> _EXTRAIT DE PAGE_:
+ + + + +
La Radio Télévision Sénégalaise (RTS) est un média public dont la mission première est d’informer les citoyens. À ce titre, elle doit mobiliser ses journalistes et techniciens afin d’assurer la couverture médiatique des grands événements institutionnels qui rythment la vie de notre République.
Les activités des ministères, des institutions de la République et des autres organes de l’État bénéficient généralement d’une couverture médiatique. Cependant, une question mérite aujourd’hui d’être posée : pourquoi la RTS ne diffuse-t-elle plus en direct les travaux de l’Assemblée nationale ?
L’Assemblée nationale est une institution majeure de notre démocratie. Les députés qui y siègent ont été élus par le peuple sénégalais. Dès lors, les citoyens ont le droit légitime de suivre les débats, les échanges et les décisions qui concernent directement leur avenir.
Pendant de nombreuses années, les séances de l’Assemblée nationale étaient retransmises en direct aussi bien par la RTS que par certains médias privés. Cette pratique contribuait à renforcer la transparence de l’action publique et permettait aux Sénégalais de s’informer directement à la source.
Le fait de ne plus diffuser volontairement les grands rendez-vous parlementaires revient, à la limite, à priver les citoyens d’une partie de leur droit à l’information. Les raisons de cette situation demeurent inconnues du grand public. Pourtant, les Sénégalais ont besoin d’être édifiés sur cette question.
Le droit à l’information est un principe fondamental dans toute démocratie. C’est pourquoi nous interpellons la tutelle ainsi que le Directeur général de la RTS afin qu’ils apportent des explications claires aux citoyens sénégalais.
Les médias jouent un rôle essentiel dans le fonctionnement démocratique d’un pays. Renoncer à cette mission d’information ou la limiter affaiblit la participation citoyenne et porte préjudice au débat démocratique.
Les Sénégalais veulent savoir ce qui se passe réellement. La tutelle et la Direction générale de la RTS doivent sortir de leur mutisme et expliquer pourquoi la télévision publique ne retransmet plus en direct les travaux de l’Assemblée nationale.
Les citoyens ont le droit d’être informés. Ce droit est sacré et doit être préservé.
+ + + + +
> _DONNÉES FOURNIES_:
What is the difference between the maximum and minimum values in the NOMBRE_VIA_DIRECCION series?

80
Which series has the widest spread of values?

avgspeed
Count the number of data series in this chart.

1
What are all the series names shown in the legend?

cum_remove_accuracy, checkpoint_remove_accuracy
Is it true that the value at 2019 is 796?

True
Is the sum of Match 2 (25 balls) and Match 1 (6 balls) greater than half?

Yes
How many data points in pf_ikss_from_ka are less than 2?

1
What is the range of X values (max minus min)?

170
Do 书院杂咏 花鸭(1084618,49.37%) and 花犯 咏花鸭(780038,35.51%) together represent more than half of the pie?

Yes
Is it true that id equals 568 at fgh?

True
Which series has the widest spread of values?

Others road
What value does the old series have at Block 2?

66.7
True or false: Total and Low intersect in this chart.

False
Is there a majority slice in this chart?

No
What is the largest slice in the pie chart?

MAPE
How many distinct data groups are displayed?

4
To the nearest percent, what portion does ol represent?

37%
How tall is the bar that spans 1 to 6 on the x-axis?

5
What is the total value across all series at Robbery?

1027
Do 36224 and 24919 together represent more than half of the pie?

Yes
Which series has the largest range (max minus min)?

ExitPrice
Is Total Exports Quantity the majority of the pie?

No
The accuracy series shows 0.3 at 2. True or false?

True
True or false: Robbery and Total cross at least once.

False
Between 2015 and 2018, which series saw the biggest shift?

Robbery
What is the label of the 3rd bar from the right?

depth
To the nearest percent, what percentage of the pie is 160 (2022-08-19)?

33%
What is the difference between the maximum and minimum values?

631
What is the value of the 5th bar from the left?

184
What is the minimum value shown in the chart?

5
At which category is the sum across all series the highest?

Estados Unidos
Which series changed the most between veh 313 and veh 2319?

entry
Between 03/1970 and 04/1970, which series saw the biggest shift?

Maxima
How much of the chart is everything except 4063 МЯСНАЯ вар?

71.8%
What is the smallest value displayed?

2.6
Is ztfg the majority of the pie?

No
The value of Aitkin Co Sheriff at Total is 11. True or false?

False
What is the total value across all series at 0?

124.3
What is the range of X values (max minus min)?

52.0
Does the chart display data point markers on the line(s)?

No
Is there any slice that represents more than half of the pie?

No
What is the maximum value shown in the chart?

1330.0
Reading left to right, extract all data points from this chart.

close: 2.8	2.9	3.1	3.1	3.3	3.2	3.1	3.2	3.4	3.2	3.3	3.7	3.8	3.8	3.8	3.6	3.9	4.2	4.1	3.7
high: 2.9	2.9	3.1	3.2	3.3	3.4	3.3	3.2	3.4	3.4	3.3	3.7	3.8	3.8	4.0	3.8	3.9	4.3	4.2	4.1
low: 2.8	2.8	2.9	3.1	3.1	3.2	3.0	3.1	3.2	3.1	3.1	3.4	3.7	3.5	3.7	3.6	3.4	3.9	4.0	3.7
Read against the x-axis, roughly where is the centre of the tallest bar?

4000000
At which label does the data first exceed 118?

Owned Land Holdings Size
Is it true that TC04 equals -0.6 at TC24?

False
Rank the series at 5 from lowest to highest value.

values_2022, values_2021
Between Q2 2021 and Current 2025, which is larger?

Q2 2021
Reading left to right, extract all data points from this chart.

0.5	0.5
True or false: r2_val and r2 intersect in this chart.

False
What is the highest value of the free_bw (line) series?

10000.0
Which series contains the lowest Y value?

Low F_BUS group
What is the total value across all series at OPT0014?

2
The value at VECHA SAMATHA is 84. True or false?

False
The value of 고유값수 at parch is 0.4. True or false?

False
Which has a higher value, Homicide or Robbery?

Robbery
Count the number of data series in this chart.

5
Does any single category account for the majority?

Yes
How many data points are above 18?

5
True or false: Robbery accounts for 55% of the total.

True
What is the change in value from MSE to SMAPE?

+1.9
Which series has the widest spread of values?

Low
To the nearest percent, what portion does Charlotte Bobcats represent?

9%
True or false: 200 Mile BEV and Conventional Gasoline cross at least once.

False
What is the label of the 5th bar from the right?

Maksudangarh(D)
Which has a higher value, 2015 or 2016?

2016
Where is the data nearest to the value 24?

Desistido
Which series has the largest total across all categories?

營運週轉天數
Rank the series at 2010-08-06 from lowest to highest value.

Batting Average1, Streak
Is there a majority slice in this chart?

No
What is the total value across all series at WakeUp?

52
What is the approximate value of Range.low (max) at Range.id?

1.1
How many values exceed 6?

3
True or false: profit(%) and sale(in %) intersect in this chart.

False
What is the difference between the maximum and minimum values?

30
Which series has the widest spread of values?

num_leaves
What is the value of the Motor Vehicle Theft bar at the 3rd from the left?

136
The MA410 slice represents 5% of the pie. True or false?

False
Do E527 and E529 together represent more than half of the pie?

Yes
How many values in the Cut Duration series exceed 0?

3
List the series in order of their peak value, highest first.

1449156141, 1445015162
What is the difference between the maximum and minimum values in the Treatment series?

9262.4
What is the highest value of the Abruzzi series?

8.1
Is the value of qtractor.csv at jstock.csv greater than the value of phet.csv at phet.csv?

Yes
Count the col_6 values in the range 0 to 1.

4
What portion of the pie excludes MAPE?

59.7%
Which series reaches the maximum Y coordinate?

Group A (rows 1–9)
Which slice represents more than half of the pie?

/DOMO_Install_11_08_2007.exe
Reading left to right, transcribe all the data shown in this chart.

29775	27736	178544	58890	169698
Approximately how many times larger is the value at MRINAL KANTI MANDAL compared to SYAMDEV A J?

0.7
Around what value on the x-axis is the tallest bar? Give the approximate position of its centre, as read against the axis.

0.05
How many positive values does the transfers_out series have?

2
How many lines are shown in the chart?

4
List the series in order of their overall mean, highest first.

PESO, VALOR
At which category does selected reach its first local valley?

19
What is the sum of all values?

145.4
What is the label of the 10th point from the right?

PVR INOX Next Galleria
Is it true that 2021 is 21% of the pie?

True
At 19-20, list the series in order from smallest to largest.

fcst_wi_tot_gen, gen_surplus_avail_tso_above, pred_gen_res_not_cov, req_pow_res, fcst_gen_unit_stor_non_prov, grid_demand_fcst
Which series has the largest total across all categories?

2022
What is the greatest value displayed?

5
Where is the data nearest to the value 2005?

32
+ + + + +
> _CONSIGNE_: Recopiez en entier l'extrait de page sur la RTS et les travaux de l'Assemblée nationale, sans rien y changer.

> _RÉPONSE ATTENDUE_:
La Radio Télévision Sénégalaise (RTS) est un média public dont la mission première est d’informer les citoyens. À ce titre, elle doit mobiliser ses journalistes et techniciens afin d’assurer la couverture médiatique des grands événements institutionnels qui rythment la vie de notre République.
Les activités des ministères, des institutions de la République et des autres organes de l’État bénéficient généralement d’une couverture médiatique. Cependant, une question mérite aujourd’hui d’être posée : pourquoi la RTS ne diffuse-t-elle plus en direct les travaux de l’Assemblée nationale ?
L’Assemblée nationale est une institution majeure de notre démocratie. Les députés qui y siègent ont été élus par le peuple sénégalais. Dès lors, les citoyens ont le droit légitime de suivre les débats, les échanges et les décisions qui concernent directement leur avenir.
Pendant de nombreuses années, les séances de l’Assemblée nationale étaient retransmises en direct aussi bien par la RTS que par certains médias privés. Cette pratique contribuait à renforcer la transparence de l’action publique et permettait aux Sénégalais de s’informer directement à la source.
Le fait de ne plus diffuser volontairement les grands rendez-vous parlementaires revient, à la limite, à priver les citoyens d’une partie de leur droit à l’information. Les raisons de cette situation demeurent inconnues du grand public. Pourtant, les Sénégalais ont besoin d’être édifiés sur cette question.
Le droit à l’information est un principe fondamental dans toute démocratie. C’est pourquoi nous interpellons la tutelle ainsi que le Directeur général de la RTS afin qu’ils apportent des explications claires aux citoyens sénégalais.
Les médias jouent un rôle essentiel dans le fonctionnement démocratique d’un pays. Renoncer à cette mission d’information ou la limiter affaiblit la participation citoyenne et porte préjudice au débat démocratique.
Les Sénégalais veulent savoir ce qui se passe réellement. La tutelle et la Direction générale de la RTS doivent sortir de leur mutisme et expliquer pourquoi la télévision publique ne retransmet plus en direct les travaux de l’Assemblée nationale.
Les citoyens ont le droit d’être informés. Ce droit est sacré et doit être préservé.